TASK TO CARRY OUT:
Exactly the lines below from the one with "bensì di esternarla in documenti dedicati." up to and including the one with "Si prevede però" make up the answer, with nothing else added.

++++ TASK DATA ++++

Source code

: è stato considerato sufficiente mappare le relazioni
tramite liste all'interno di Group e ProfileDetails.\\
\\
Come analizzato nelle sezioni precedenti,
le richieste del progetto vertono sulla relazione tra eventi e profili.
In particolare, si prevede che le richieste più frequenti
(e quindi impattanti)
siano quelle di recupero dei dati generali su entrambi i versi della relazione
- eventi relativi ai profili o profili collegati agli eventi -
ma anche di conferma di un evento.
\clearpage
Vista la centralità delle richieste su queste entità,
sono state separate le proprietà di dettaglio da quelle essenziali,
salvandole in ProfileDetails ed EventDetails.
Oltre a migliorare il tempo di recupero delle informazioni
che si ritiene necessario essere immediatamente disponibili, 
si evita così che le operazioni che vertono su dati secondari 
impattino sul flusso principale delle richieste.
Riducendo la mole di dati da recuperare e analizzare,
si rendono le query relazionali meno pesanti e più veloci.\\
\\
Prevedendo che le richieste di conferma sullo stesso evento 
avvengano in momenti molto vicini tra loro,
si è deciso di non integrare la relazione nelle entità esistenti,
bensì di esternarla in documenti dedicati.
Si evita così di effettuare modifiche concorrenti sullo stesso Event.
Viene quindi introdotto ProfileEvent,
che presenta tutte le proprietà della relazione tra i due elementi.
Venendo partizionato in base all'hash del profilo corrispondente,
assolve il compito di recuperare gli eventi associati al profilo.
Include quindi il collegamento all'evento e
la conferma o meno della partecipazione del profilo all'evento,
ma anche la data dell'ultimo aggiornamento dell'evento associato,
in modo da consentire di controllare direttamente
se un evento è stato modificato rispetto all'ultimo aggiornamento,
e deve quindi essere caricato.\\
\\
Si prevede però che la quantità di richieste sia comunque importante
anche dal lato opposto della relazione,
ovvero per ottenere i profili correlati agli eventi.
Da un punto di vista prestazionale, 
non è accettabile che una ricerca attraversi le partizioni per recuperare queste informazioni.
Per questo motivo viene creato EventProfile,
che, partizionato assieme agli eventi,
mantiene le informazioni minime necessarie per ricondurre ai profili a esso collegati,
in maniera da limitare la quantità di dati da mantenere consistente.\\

++++

EXPECTED OUTPUT:
bensì di esternarla in documenti dedicati.
Si evita così di effettuare modifiche concorrenti sullo stesso Event.
Viene quindi introdotto ProfileEvent,
che presenta tutte le proprietà della relazione tra i due elementi.
Venendo partizionato in base all'hash del profilo corrispondente,
assolve il compito di recuperare gli eventi associati al profilo.
Include quindi il collegamento all'evento e
la conferma o meno della partecipazione del profilo all'evento,
ma anche la data dell'ultimo aggiornamento dell'evento associato,
in modo da consentire di controllare direttamente
se un evento è stato modificato rispetto all'ultimo aggiornamento,
e deve quindi essere caricato.\\
\\
Si prevede però che la quantità di richieste sia comunque importante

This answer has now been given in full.